Trecho ▸
# # # #

“Vitalício!” O chamado ecoou pelo corredor do edifício e um sujeito enfatiotado virou-se em busca da voz que o chamava. Irritado, sinalizou com as mãos para o dono da exclamação diminuir o tom. Já não bastava carregar um nome tão estúpido? Precisava colocá-lo em altos decibéis para todos? Giba, um dos mais fiéis amigos de nosso personagem, gritava com um bilhete entre os dedos e dizia, agora sem gritos, que o abrira, sem querer, era para Vitalício e dizia assim:
“As mãos atrevidas derrapam cegas entre coxas comprimidas. Sítios de antigas macegas, hoje macio portal de uma rota que mesmo única, jamais repete o percurso até o final. Aqui, tão distante, quisera poder despir a vestal, que nesse exato instante, solitária, abre tais delícias.” Era o mico que faltava: “De onde tiraste isso!” reclamou Vitalício que, embora carregasse a eternidade no próprio nome, vislumbrava o limite de sua paciência. Era um minipoema erótico, versos instantâneos que escrevera para uma namorada que não via há muito tempo.
“Pelo menos conquistaste o tal portal?” perguntou Giba, com a cruel ironia de um sujeito que não é afeito a declarações amorosas ou poéticas. Desconcertado (palavra sem concerto essa, não é mesmo?), respondeu que o poeta e a musa, haviam optado por um relacionamento light. Encontros eventuais, mas sem compromissos de datas oficiais. Assumiam-se como amantes, dentro de um universo particular e absolutamente íntimo que, naquele instante, o inoportuno amigo invadira.

# # # #

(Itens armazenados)
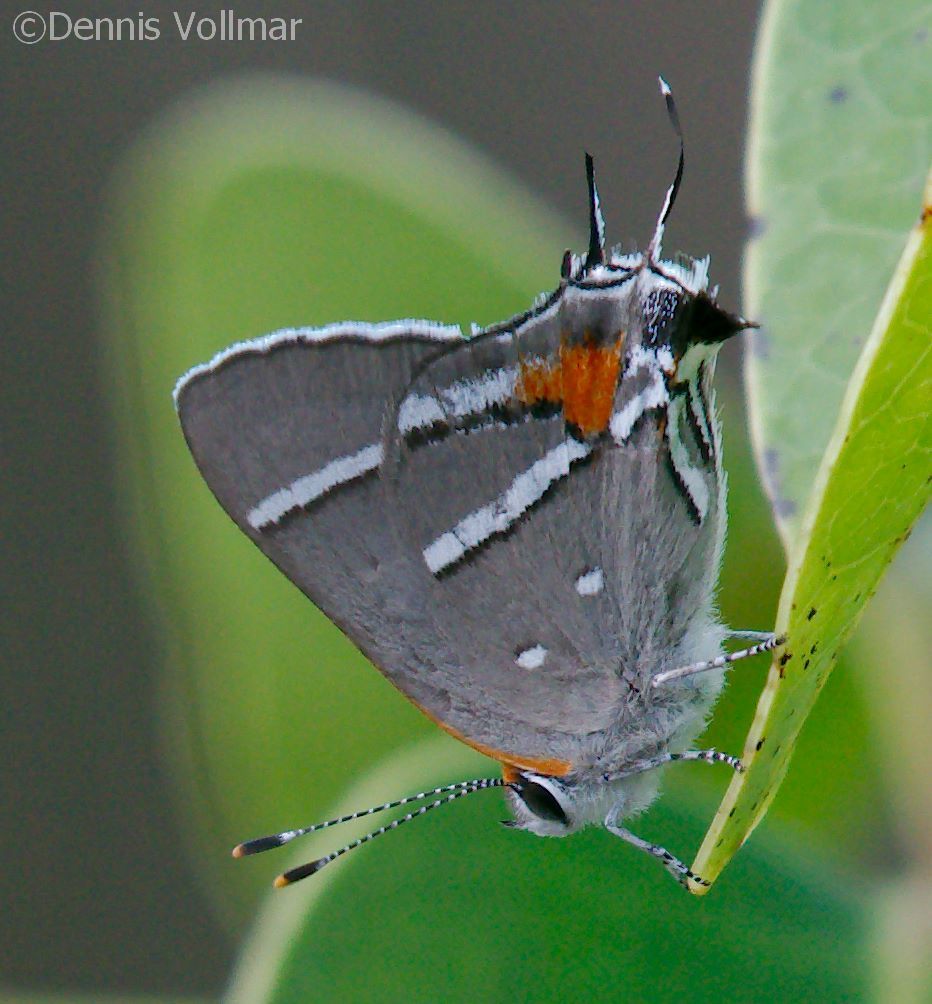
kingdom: Animalia
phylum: Arthropoda
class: Insecta
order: Lepidoptera
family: Lycaenidae
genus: Nomiades
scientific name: Nomiades acis
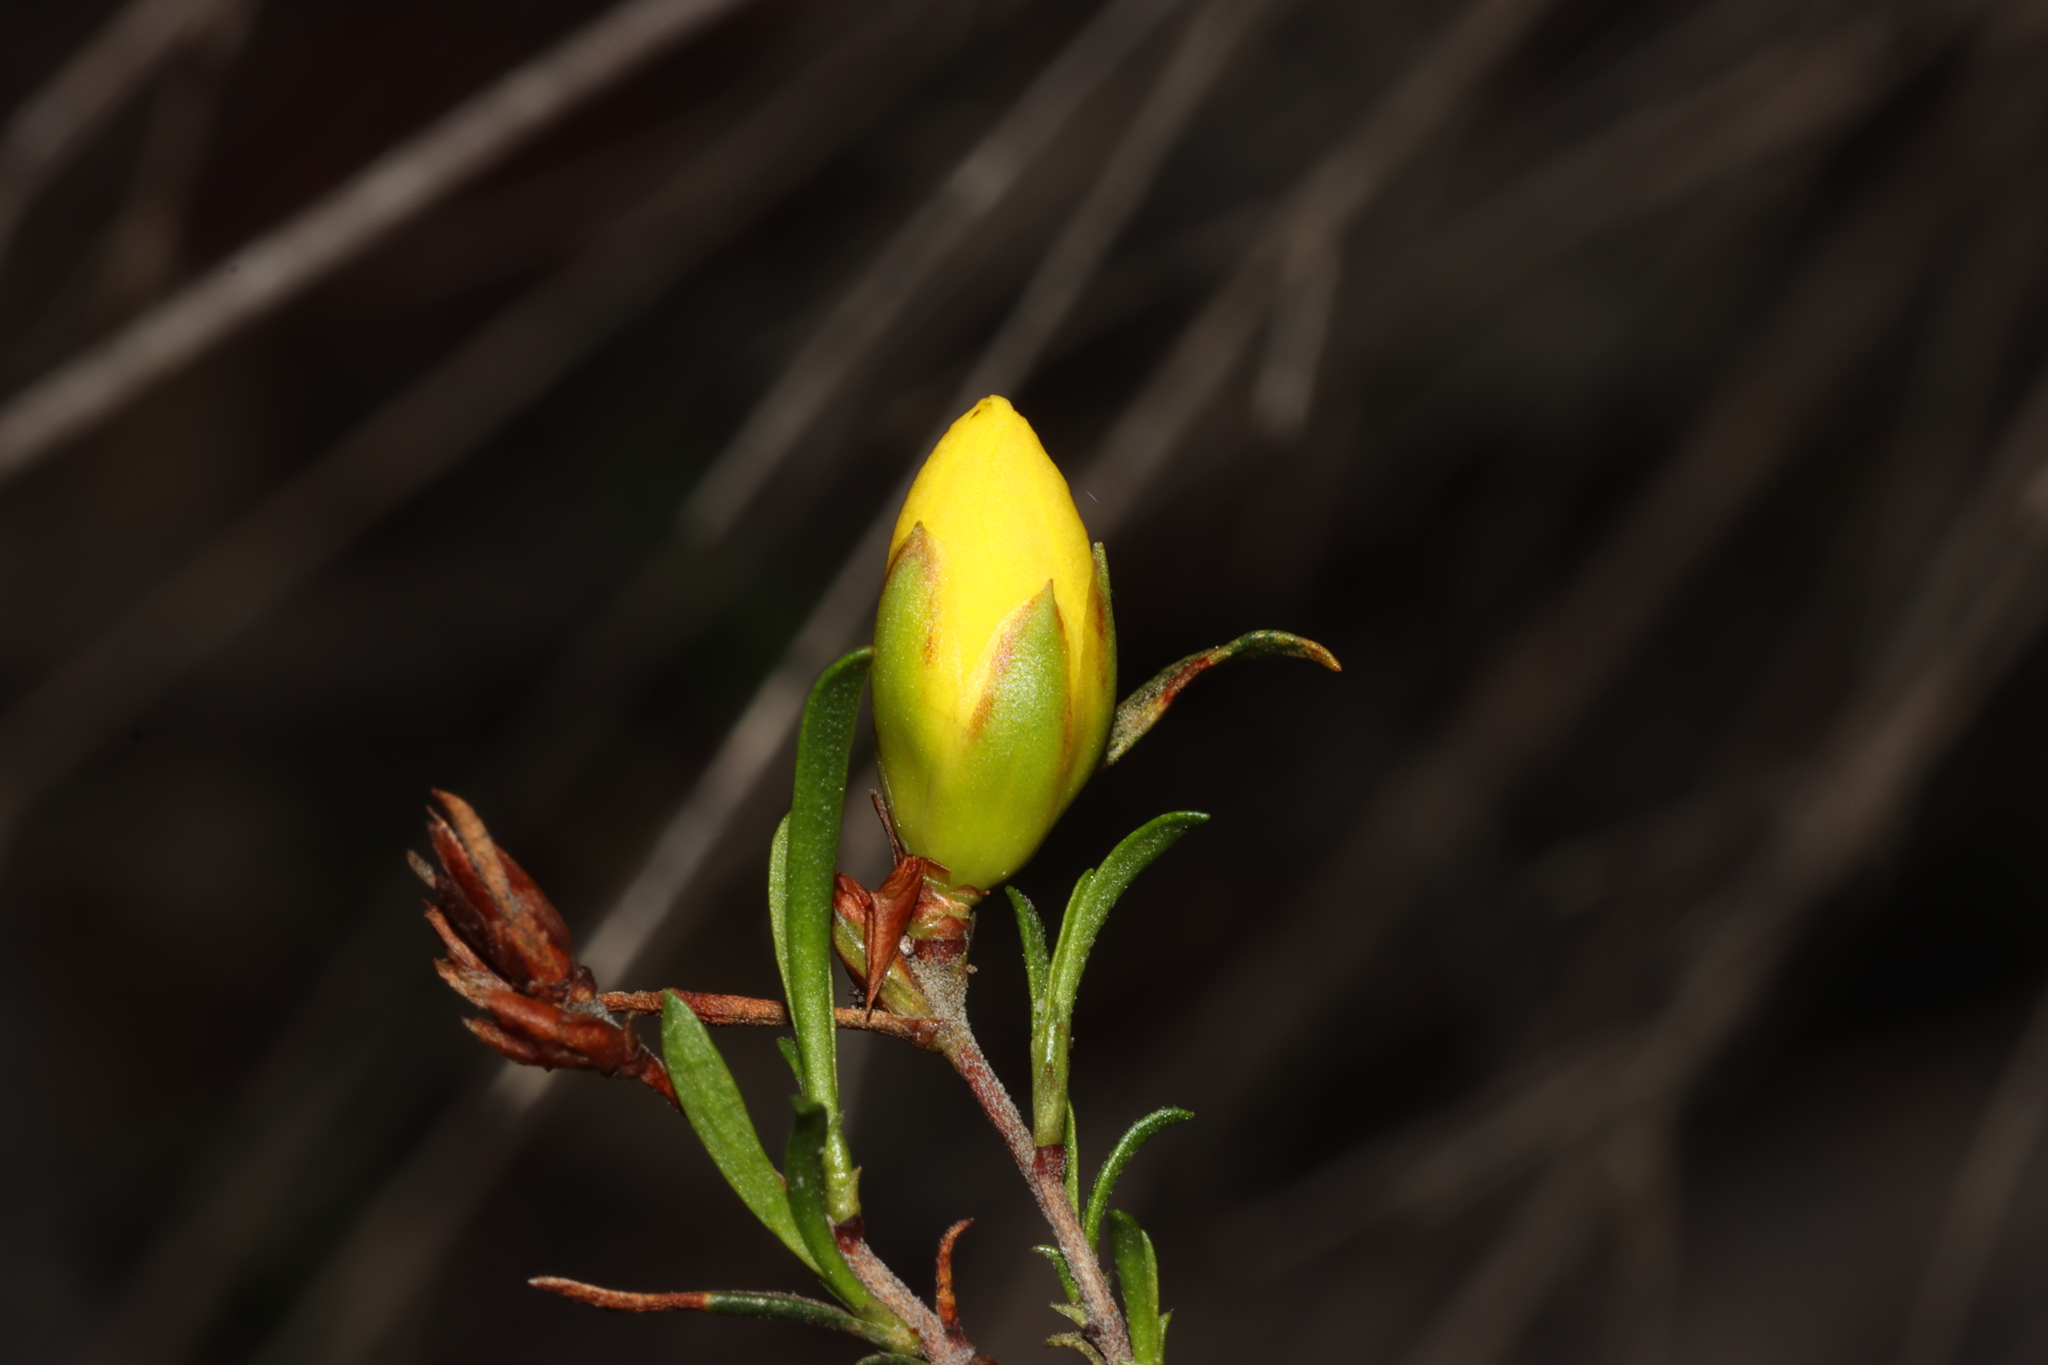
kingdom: Plantae
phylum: Tracheophyta
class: Magnoliopsida
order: Dilleniales
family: Dilleniaceae
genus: Hibbertia
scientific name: Hibbertia virgata
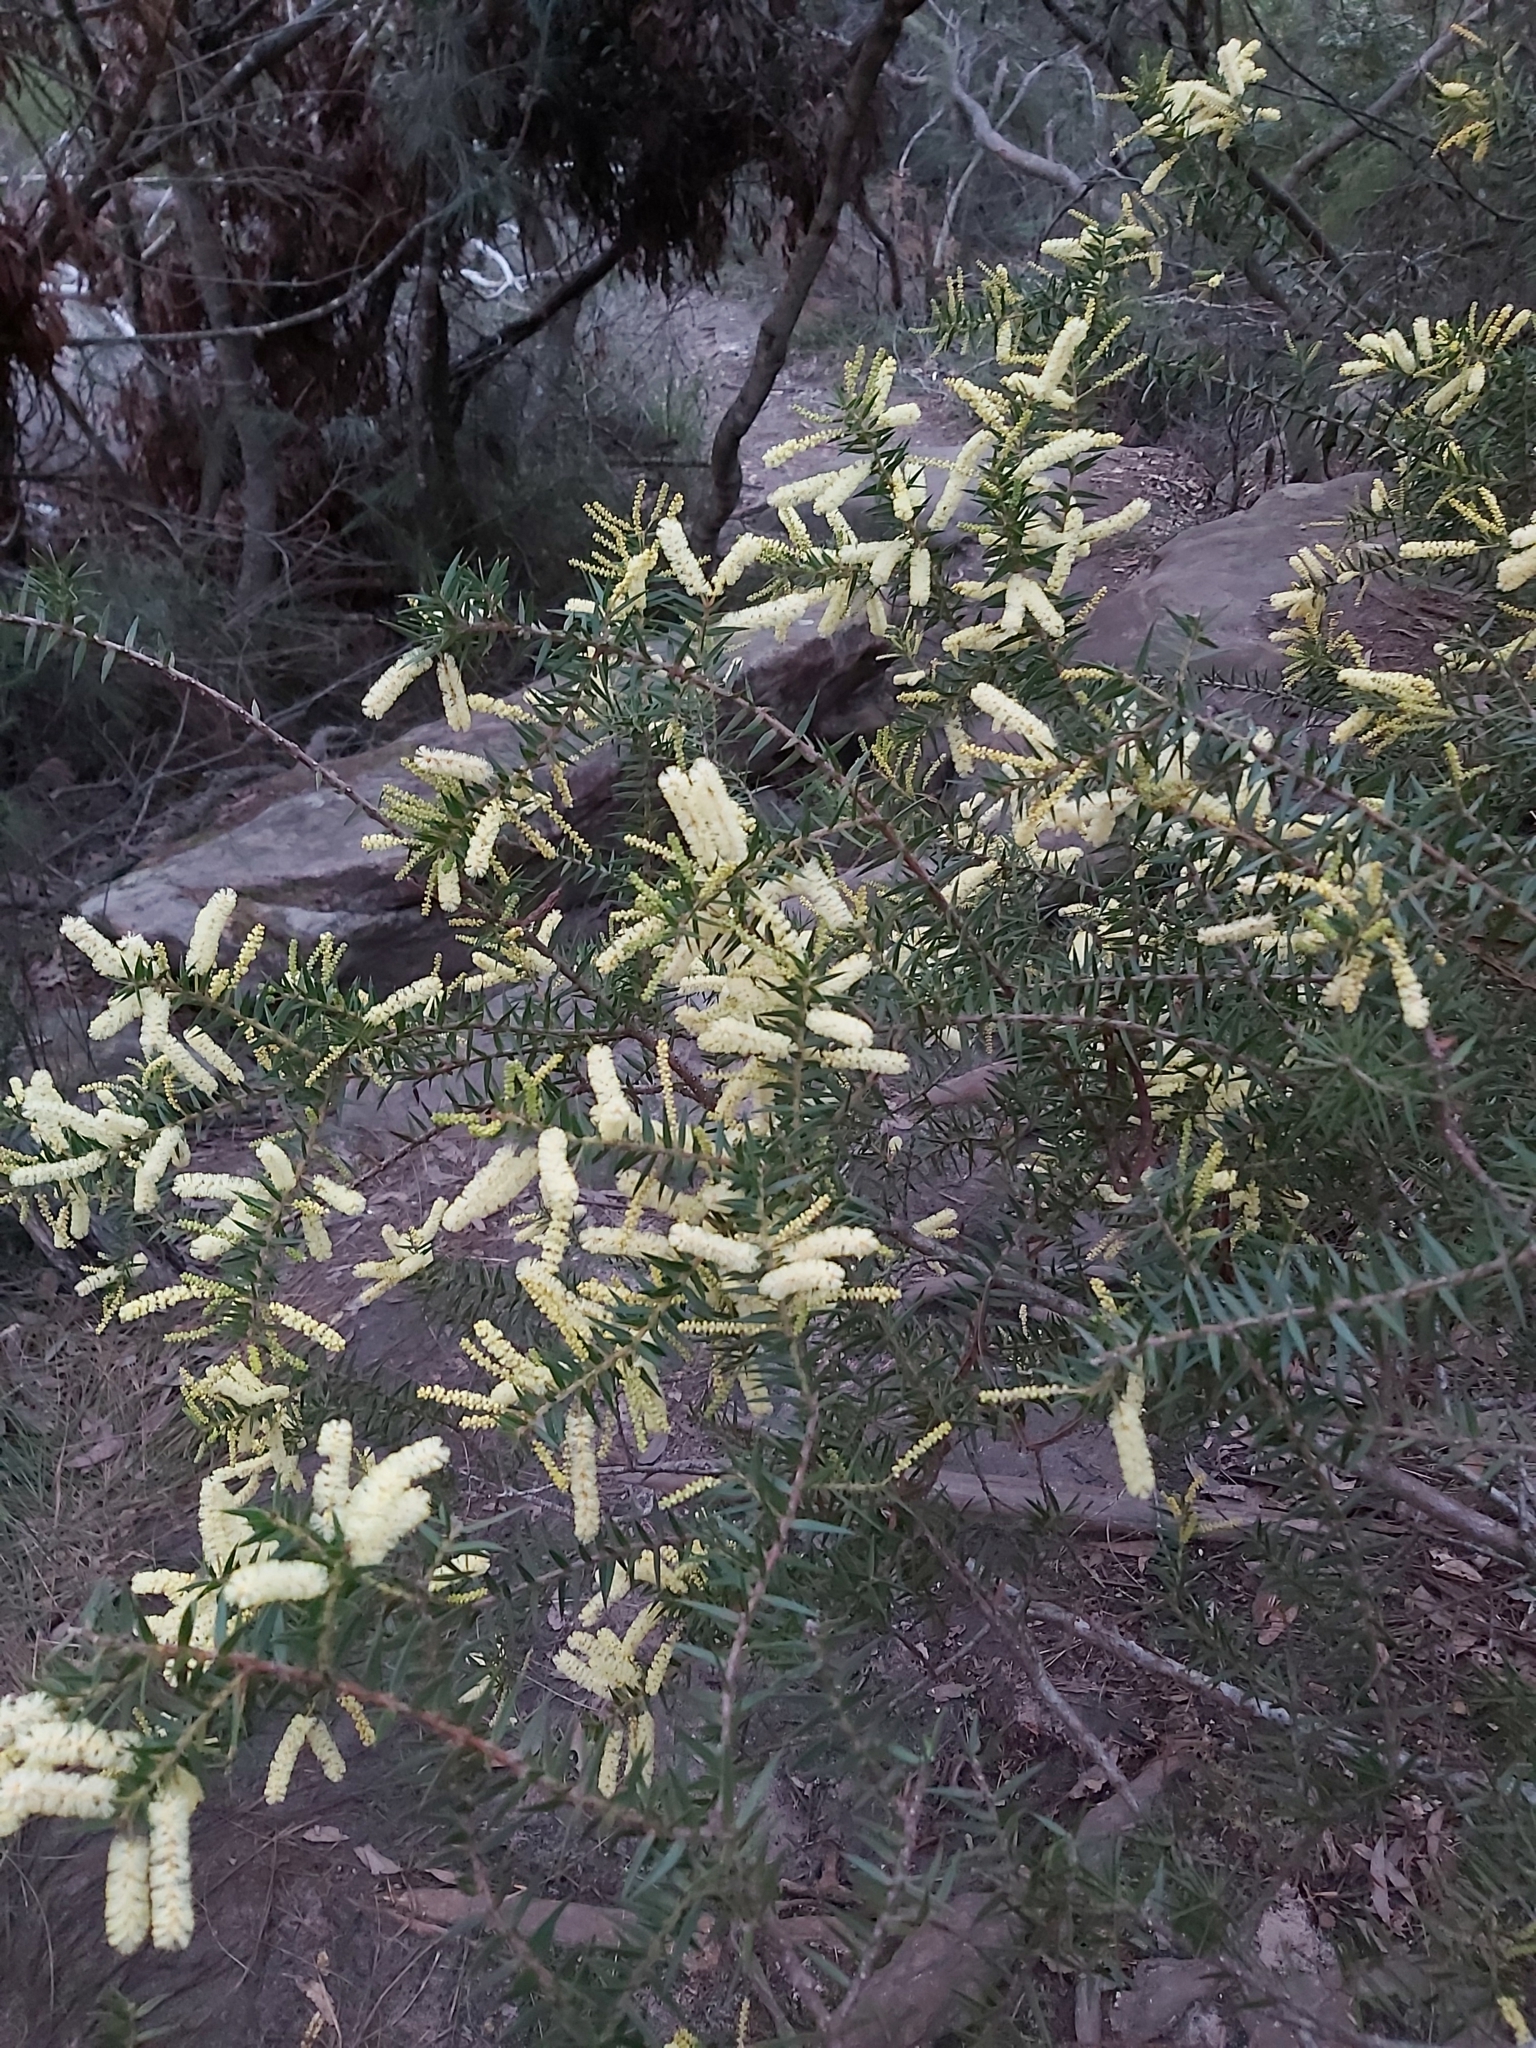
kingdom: Plantae
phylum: Tracheophyta
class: Magnoliopsida
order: Fabales
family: Fabaceae
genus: Acacia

# # # #

Tarefas propostas ▸
a – Na crônica sobre Vitalício, que tipo de relacionamento o poeta e a musa haviam escolhido?
b – Prossiga a crônica sobre Vitalício a partir do ponto em que ela termina.
A listagem não é necessária para a realização de nenhuma tarefa.

Respostas às tarefas ▸
a – Um relacionamento light, com encontros eventuais e sem compromissos de datas oficiais.

b –
“Esse é o relacionamento perfeito. Ela lá, tu aqui! Odeio quando começam a te apresentar a mãe, o pai. Pior, convidam-te para horripilantes aniversários de sobrinhos e tios e avós chatos. Mas se tiver que escrever esses poemas para atrair a mulherada… é perda de tempo e te expõe muito. Não poetiza a relação. Seja maduro, solta a gravata, tira o gel do cabelo pelo menos nos finais de semana. Tem bares ótimos onde elas só querem prazer por uma noite e um amanhecer relaxado, sem datas e compromisso com essa coisa chata que é andar de mãos dadas, por exemplo”, teorizou Giba.
Ambos se dirigiram até um boteco na Cidade Baixa, onde embalaram acaloradas teses sobre a vida. Giba dizia que o ideal de relação é quando existe total independência entre as partes envolvidas. Nada de olhares em público, ou visitas ao local de trabalho. E por favor, sentimentos de posse? Se naquela decisiva hora do acasalamento. Vitalício, bradou a saudade que sentia, principalmente por recusar-se a sair com “loucas” como classificava o amigo. Mas reconheceu que precisava manter a relação “light” por uma estratégica questão de sobrevivência.
Eu sei, em tempos de eleições, o tema parece frívolo. Mas é o que efetivamente permanecerá em nosso cotidiano, além de novos governantes, é lógico. Assim, desafio os leitores a me responderem: o que vale atualmente é o amor coado a moda antiga ou o instantâneo e solúvel?